Gustave Doré,l’imaginaire au pouvoir
Exposition au Musée d’Orsay, du 18 février au 11 mai 2014par Mme Sandrine Faucher, historienne de l’art, Conférencière Nationale.
Gustave Doré, un génie incompris.
Trente ans que Gustave Doré (1832-1883), illustrateur célèbre pour avoir mis en images des textes fondamentaux comme la Bible, et les plus grands auteurs : Perrault, La Fontaine, Rabelais, Dante, Shakespeare, Cervantès … n’avait pas eu droit à une rétrospective digne de ce nom. Un préjudice aujourd’hui réparé par le musée d’Orsay, qui met le met à l’honneur.
« Il a marqué de manière durable et indélébile l’imaginaire collectif, souligne Philippe Kaenel, commissaire scientifique. Des réalisateurs se sont réclamés de lui : David Lean, Cecil B. DeMille, Roman Polanski, Tim Burton, Terry Gilliam, Peter Jackson. Mais ce qui lui a valu une gloire internationale a provoqué son drame. » Car ce contemporain de Manet nourrissait une ambition secrète : être reconnu pour sa peinture.
Caricaturiste au trait incisif, précis et virevoltant.
L’exposition dévoile la face cachée de Gustave Doré à travers un ensemble de 200 œuvres. « Il souffrait d’accès de mélancolie et de paranoïa. Il avait des pulsions de mort, se représentant en génie poignardé, vieux ou pendu. Toute sa vie, il a voulu gravir les échelons, mais est resté un outsider. Doté d’une curiosité technique hors du commun, ce dessinateur remarquable s’est essayé à l’aquarelle, l’huile, la gravure, la lithographie et la sculpture en autodidacte. Quand il fallait se spécialiser sur le marché de l’art, il était touche-à-tout, ce qui lui a été reproché. Son travail brillait par sa diversité et sa complexité. »

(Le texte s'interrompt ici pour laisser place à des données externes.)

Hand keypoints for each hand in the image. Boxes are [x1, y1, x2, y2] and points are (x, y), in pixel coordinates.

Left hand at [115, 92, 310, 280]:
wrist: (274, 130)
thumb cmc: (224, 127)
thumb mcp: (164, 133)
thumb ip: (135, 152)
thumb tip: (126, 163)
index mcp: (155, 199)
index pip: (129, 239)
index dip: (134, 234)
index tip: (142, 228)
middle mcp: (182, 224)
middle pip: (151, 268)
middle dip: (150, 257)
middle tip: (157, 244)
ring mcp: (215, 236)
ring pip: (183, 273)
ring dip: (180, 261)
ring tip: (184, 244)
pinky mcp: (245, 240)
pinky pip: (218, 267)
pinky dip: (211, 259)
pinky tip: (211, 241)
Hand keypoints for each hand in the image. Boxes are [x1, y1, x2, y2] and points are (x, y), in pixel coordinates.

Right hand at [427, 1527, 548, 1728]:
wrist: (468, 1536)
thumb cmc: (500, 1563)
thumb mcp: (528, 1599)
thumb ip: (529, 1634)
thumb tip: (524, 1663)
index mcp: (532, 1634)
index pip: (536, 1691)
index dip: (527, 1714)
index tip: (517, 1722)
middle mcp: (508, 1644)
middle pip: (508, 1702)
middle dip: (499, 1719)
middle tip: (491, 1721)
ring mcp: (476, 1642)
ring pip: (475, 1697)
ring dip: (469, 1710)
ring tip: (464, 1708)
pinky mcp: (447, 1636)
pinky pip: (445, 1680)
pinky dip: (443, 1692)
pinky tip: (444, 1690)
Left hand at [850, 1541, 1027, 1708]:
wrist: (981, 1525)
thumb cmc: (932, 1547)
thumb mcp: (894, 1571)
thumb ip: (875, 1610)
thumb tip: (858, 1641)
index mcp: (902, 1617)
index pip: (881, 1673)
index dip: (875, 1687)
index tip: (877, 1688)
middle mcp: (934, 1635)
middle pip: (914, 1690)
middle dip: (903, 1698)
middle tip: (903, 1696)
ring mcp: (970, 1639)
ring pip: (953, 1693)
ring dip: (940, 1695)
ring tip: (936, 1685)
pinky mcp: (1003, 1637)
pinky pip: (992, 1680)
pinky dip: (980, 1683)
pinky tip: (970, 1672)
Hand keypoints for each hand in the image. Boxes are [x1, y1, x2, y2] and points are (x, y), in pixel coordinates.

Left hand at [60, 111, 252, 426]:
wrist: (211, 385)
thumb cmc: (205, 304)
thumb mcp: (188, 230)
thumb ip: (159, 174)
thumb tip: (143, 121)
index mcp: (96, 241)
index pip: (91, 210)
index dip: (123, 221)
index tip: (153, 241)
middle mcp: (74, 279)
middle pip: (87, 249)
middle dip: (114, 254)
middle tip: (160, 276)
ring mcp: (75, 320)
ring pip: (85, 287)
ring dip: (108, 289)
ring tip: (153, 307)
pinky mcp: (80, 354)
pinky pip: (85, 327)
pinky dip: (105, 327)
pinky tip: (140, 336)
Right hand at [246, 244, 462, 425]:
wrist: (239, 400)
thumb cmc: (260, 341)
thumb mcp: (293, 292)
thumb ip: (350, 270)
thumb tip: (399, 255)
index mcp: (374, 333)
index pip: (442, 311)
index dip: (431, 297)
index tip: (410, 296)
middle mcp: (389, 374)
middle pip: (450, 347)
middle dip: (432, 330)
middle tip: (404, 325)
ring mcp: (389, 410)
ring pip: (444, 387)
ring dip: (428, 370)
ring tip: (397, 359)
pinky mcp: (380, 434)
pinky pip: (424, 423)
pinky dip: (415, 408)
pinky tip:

Le caricaturiste au trait incisif, précis et virevoltant a évolué depuis ses débuts avec Honoré Daumier, exécutant des paysages, des scènes allégoriques, religieuses et historiques. Il privilégie des compositions monumentales, comme Le Christ quittant le prétoire (1876-1883), une toile de 7 mètres sur 4 prêtée par le musée des Beaux-Arts de Nantes. D’autres pièces viennent des États-Unis et d’Angleterre, où Gustave Doré avait ouvert une galerie. « Il menait une existence mondaine intense, fréquentait le gratin (Rossini, Wagner, Offenbach), sortait avec courtisanes et actrices (Sarah Bernhardt). Cet acrobate marchait sur les mains pour épater ses convives. Ce qui déplaisait prodigieusement aux frères Goncourt, qui le trouvaient trop exhibitionniste.